Constraint Grammar of Estonian: Syntax

Kaili Müürisep

Institute of Computer Science

University of Tartu

kaili@cs.ut.ee

The present article gives a brief overview of my Master Thesis and describes current state of syntactic analysis of Estonian using Constraint Grammar formalism.

The Constraint Grammar formalism was originally designed by Fred Karlsson [Karlsson 1990] for grammar-based parsing of running text. The most exhaustive constraint grammar is written for English. 95% of all words become after morphological disambiguation unambiguous and correctly analysed. 90% of words get correct and unambiguous syntactic labels [Karlsson et al. 1995].

& 9;There may be distinguished four main modules in the process of parsing: morphological analysis, disambiguation of morphosyntactic ambiguities, determination of sentence-internal clause boundaries and determination of syntactic functions.

& 9;For morphological analysis of Estonian, we use the morphological analyser written by H.-J. Kaalep. The morphological analyser provides each input word with all possible morphosyntactic interpretations (readings). Contextually illegitimate interpretations are discarded by morphological disambiguator [Puolakainen 1996], that also assigns clause-boundary tags to first word of each clause. After the stage of morphological disambiguation the analysed sentence looks like this:

See

see+0 //_P_ sg n, & 9;;; Pronoun Singular Nominative

juhtus

juhtu+s //_V_ s, & 9;;; Verb Past Indefinite 2. Person Singular

suvel

suvi+l //_S_ sg ad, & 9;;; Noun Singular Adessive

enne

enne+0 //_K_ Prep & 9;;; Preposition

viimast

viimane+t //_A_ sg p,& 9;;; Adjective Singular Partitive

kursust

kursus+t //_S_ sg p,& 9;;; Noun Singular Partitive

.// _Z_ Fst

Example 1. Sample sentence after morphological disambiguation

Translation: It happened in the summer before last course (=last year in university).

Word-form is in the first line, readings are in following lines. (Here each word-form has only one reading.) Reading begins with base form that is followed by morphological tags. Root and endings are separated by ‘+’.

The problem of determination of syntactic functions may be broken up into two subtasks: assignment of possible functional tags to each morphological reading and applying of syntactic constraints that discard contextually illegitimate function tags.

& 9;

Syntactic tags that are assigned to each word in the sentence indicate the syntactic functions of words. Constraint Grammar employs surface-near dependency-oriented syntax - no phrase structure will be built. In Estonian Constraint Grammar (ESTCG) [Müürisep 1996] following syntactic tags are used:

Predicator: @FV - predicator; @FV> - negation that belongs to predicate.

ESTCG does not distinguish verb chain members.

Example: Sellest ei (@FV>) oleks (@FV) pidanud (@FV) rääkima (@FV).

:::::

Tasks to perform:
A - Summarize the article on Estonian Constraint Grammar in two sentences.
B - Answer these questions using the article on Estonian Constraint Grammar:
(i) What percentage of words get correct and unambiguous syntactic labels in the constraint grammar for English?
(ii) Who wrote the morphological analyser used for Estonian?
(iii) What character separates root and endings in a reading?
C - Quote the passage of the article on Estonian Constraint Grammar starting with "The Constraint Grammar" and going on through "et al. 1995].".
The data placed after this article were drawn from a different source.

Collected data:
:::::

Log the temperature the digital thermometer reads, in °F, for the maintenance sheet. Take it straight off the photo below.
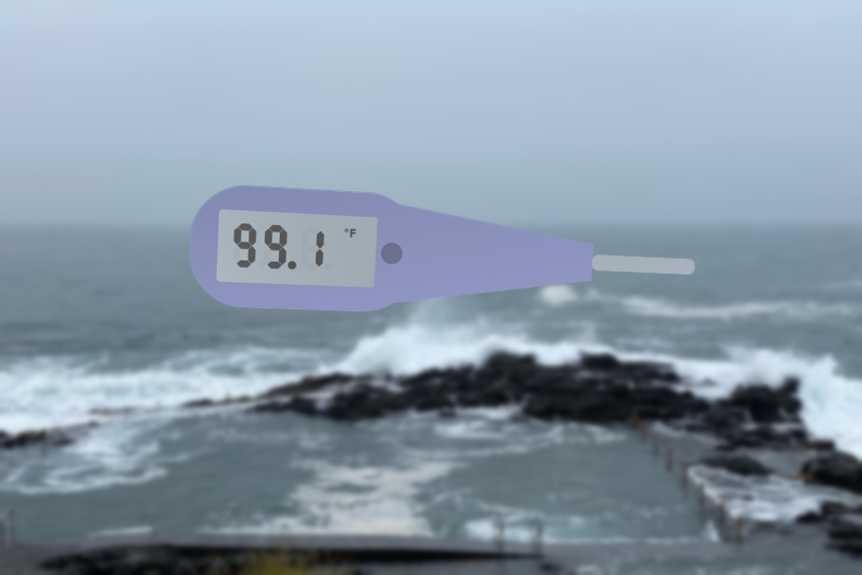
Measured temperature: 99.1 °F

:::::

Responses for each task:
A - The article gives an overview of the current state of syntactic analysis of Estonian using the Constraint Grammar formalism, which Fred Karlsson originally designed for grammar-based parsing of running text. Parsing is divided into four modules (morphological analysis, disambiguation of morphosyntactic ambiguities, determination of clause boundaries, and determination of syntactic functions), and Estonian Constraint Grammar marks syntactic functions with tags such as @FV for the predicator.

B -
(i) 90%
(ii) H.-J. Kaalep
(iii) The plus sign ‘+’

C -
The Constraint Grammar formalism was originally designed by Fred Karlsson [Karlsson 1990] for grammar-based parsing of running text. The most exhaustive constraint grammar is written for English. 95% of all words become after morphological disambiguation unambiguous and correctly analysed. 90% of words get correct and unambiguous syntactic labels [Karlsson et al. 1995].